"Önümüzdeki yıllarda 10 milyondan fazla insanın ölümüne neden olabilecek bir şey ortaya çıkarsa bu bir savaştan çok daha hızlı yayılabilen bir virüs olur" görüşünü dile getiren Bill Gates, "Bir sonraki salgın için hazır değiliz" başlıklı TED konuşmasında şöyle devam etmişti:
"Salgın hastalıkları durdurabilecek bir sisteme çok az yatırım yaptık. Hazırlanmanın başarısızlığı bir sonraki salgının Ebola'dan daha tahrip edici olmasına çarpıcı bir şekilde olanak sağlayacaktır."
Bugün ise tüm dünyayı etkileyen bir salgınla karşı karşıyayız.

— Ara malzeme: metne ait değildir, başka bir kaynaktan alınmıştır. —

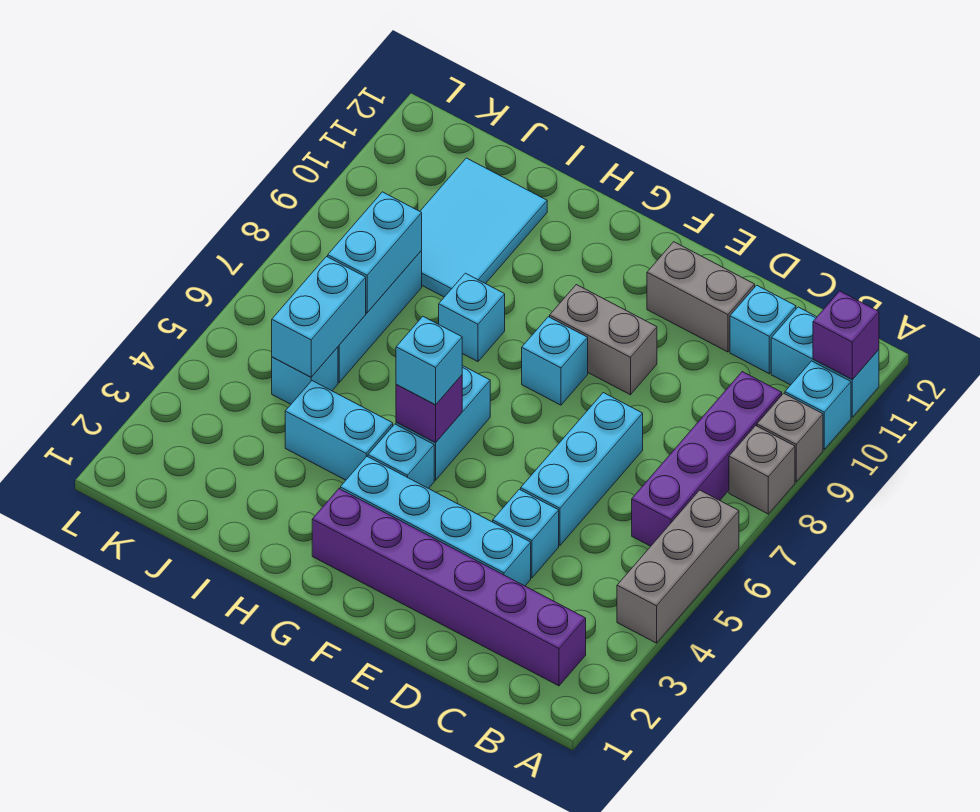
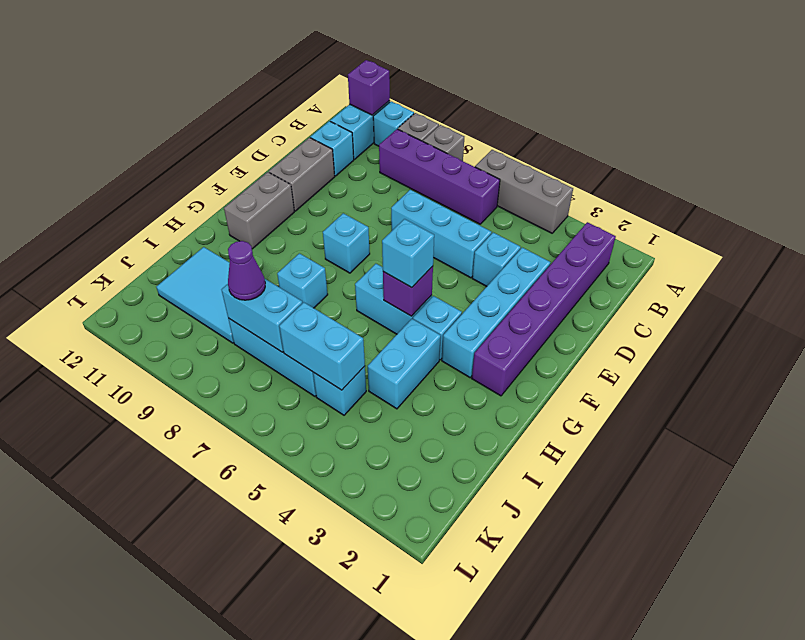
grey brick E9:F9 level 1 -> grey brick F11:G11 level 1
none -> purple cone J8 level 3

Damlacık yolu ile yayılabilen bir virüsün nasıl küresel bir salgına sebep olabileceğini dünya nüfusunun üçte birini etkileyen, zamanın en ölümcül pandemisi 1918 İspanyol gribine bakarak anlayabiliriz.
İlk kez ABD'nin New Mexico eyaletinde tespit edilen İspanyol gribi, Türkiye dahil olmak üzere tüm dünya ülkelerini etkisi altına aldı.
18 ay içerisinde 500 milyon insanı enfekte ederken, tahmini olarak 50 ile 100 milyon arası insanın ölümüne sebep oldu.
18 Mart itibariyle, COVID-19 tüm dünyada 200 bin insana bulaşmış ve 8 bin kişinin ölümüne sebep olmuş durumda.
Üstelik yapılan modelleme çalışmaları daha salgının zirve noktasında dahi olmadığını gösteriyor.
Türkiye'de ise 18 Mart itibariyle 191 vaka ve 2 ölüm bildirilmiş durumda.
Kuluçka süresi üzerinden baktığımızda bu sayılar mevcut durumu değil, en azından iki hafta öncesinde başlayan enfeksiyonları göstermektedir.
Tayvan Hastalık Kontrol Merkezi, son 3 günde yaptığı basın açıklamalarında 4-13 Mart tarihlerinde Türkiye'de bulunan on beş kişilik seyahat grubundan dokuz kişinin pozitif sonuç aldığını duyurdu.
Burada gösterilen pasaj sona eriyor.